Peu de chercheurs ont abordé la question. Les quelques travaux sur ce sujet montrent toutefois que les résultats de PISA servent plutôt à légitimer des réformes ou des positions préétablies. PISA peut créer un « choc ». Cela s’est produit en Allemagne. En 2001, le pays a obtenu des résultats très moyens alors qu’il pensait avoir le meilleur système éducatif au monde. Mais les décideurs allemands se sont surtout emparés du classement pour critiquer la politique de certains Länder et justifier des réformes structurelles. En Suisse aussi, PISA 2000 a été l’occasion d’affirmer haut et fort que l’éclatement en 26 systèmes éducatifs ne marchait pas. Sauf que le projet d’harmonisation n’était pas nouveau, il avait été posé dès 1970. Dans ce pays, PISA a plutôt joué un rôle d’accélérateur de l’histoire.

Un « choc PISA » s’est-il produit en France ?
Pas au sens d’une évolution convergente et brutale du débat public vers un ensemble de réformes au nom de PISA. Xavier Darcos, lorsqu’il était ministre de l’éducation, avait parlé de « choc PISA », mais à des fins politiques, pour légitimer ses positions - autonomie des établissements, accompagnement personnalisé -, et asseoir sa réforme du primaire. Le problème, c’est qu’entre les résultats de PISA et les préconisations politiques qui en découlent, il n’y a pas d’étape intermédiaire, pas d’explication contextualisée des résultats en fonction des particularités de chaque système. Comment savoir, alors, si ce qui marche dans un pays est exportable ailleurs ?

PISA a été longtemps décrié en France.
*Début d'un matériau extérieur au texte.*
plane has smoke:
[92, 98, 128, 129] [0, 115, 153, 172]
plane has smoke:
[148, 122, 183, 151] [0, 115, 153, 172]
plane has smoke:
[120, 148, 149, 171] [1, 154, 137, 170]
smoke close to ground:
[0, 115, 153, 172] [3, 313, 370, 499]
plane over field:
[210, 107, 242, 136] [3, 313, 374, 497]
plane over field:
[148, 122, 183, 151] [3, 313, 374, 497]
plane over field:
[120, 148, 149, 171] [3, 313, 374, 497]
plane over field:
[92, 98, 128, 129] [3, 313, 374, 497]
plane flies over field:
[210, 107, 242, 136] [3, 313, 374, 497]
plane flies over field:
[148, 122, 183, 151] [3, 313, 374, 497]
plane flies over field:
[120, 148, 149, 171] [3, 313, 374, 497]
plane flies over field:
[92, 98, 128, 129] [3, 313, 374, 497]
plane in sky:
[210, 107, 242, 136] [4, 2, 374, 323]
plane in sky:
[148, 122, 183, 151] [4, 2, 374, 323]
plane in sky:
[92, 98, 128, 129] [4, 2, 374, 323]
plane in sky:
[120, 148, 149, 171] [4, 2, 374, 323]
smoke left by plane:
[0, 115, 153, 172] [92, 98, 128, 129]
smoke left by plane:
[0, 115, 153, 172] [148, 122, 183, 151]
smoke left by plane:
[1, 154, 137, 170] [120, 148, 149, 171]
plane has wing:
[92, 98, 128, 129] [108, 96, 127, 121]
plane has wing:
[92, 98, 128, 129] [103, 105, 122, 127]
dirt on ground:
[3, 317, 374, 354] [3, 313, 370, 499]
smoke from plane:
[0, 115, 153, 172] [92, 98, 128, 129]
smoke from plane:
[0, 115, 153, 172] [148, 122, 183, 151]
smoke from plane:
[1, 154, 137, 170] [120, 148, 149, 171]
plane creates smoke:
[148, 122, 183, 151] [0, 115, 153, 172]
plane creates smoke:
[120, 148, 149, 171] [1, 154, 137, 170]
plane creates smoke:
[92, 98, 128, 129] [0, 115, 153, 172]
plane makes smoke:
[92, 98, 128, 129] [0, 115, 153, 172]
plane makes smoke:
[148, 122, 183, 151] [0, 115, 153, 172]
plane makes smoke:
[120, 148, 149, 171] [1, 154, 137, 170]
Pourquoi ?
Il y a des raisons méthodologiques et des raisons politiques. Il faut savoir qu’aucun expert français n’a participé au consortium international à l’origine du premier cycle PISA, que cette enquête n’évalue pas les connaissances attendues dans les programmes mais des compétences, et qu’elle repose sur une conception de l’évaluation peu valorisée en France. Depuis le milieu des années 1990, la DEP [direction de l’évaluation et de la prospective] a tenté de promouvoir au niveau européen une méthode alternative d’évaluation internationale des acquis des élèves. Grosso modo, plutôt que de sélectionner certains items et de les traduire dans plusieurs langues, l’idée était de partir d’exercices conçus en langue maternelle et de s’assurer que leur degré de difficulté soit comparable. Ce projet n’a pas convaincu. Il y a par ailleurs un effet de conjoncture politique. Quand les résultats de PISA 2000 sont publiés, le ministre de l’éducation, Jack Lang, est mandaté pour produire un consensus autour d’un programme éducatif, à l’approche de l’élection présidentielle de 2002. Le ministère de l’éducation n’a aucun intérêt à s’appuyer sur une enquête estampillée par certains syndicats comme le temple du néolibéralisme. La communication officielle du ministère insiste alors sur les biais méthodologiques de PISA, tels que l’âge auquel sont évalués les élèves, 15 ans, qui ne correspond pas à la fin de scolarité obligatoire en France, ou encore l’usage des QCM.

Cette enquête est-elle légitime aujourd’hui ?
Oui, et le changement de ton se produit en 2005-2006, pour plusieurs raisons. A ce moment-là, la DEPP [ex-DEP] est réorganisée pour mieux répondre aux besoins de la LOLF [loi organique relative aux lois de finances]. La nouvelle direction, dans la lignée des positions des ministres successifs depuis 2005, considère que PISA est bien fondé et que l’on peut s’y référer. Les partis politiques préparent leur offre politique en vue de la présidentielle de 2007. La droite s’appuie sur PISA et d’autres classements pour légitimer les réformes à mettre en œuvre. A une réunion de la convention UMP sur l’éducation en février 2006, Nicolas Sarkozy déclare : « Je voudrais que l’on tire les conséquences de ce que nous apprend PISA. » La seconde raison de ce tournant est technique. La France parvient progressivement à pénétrer les instances de conception de PISA. Enfin, la LOLF, qui entre en vigueur au 1er janvier 2006, amène à un nouveau pilotage du système éducatif, fondé sur des objectifs et des indicateurs de performance. Dans ce contexte, PISA n’est plus un outil isolé mal compris, mais une référence centrale, reprise dans le décret sur le socle commun.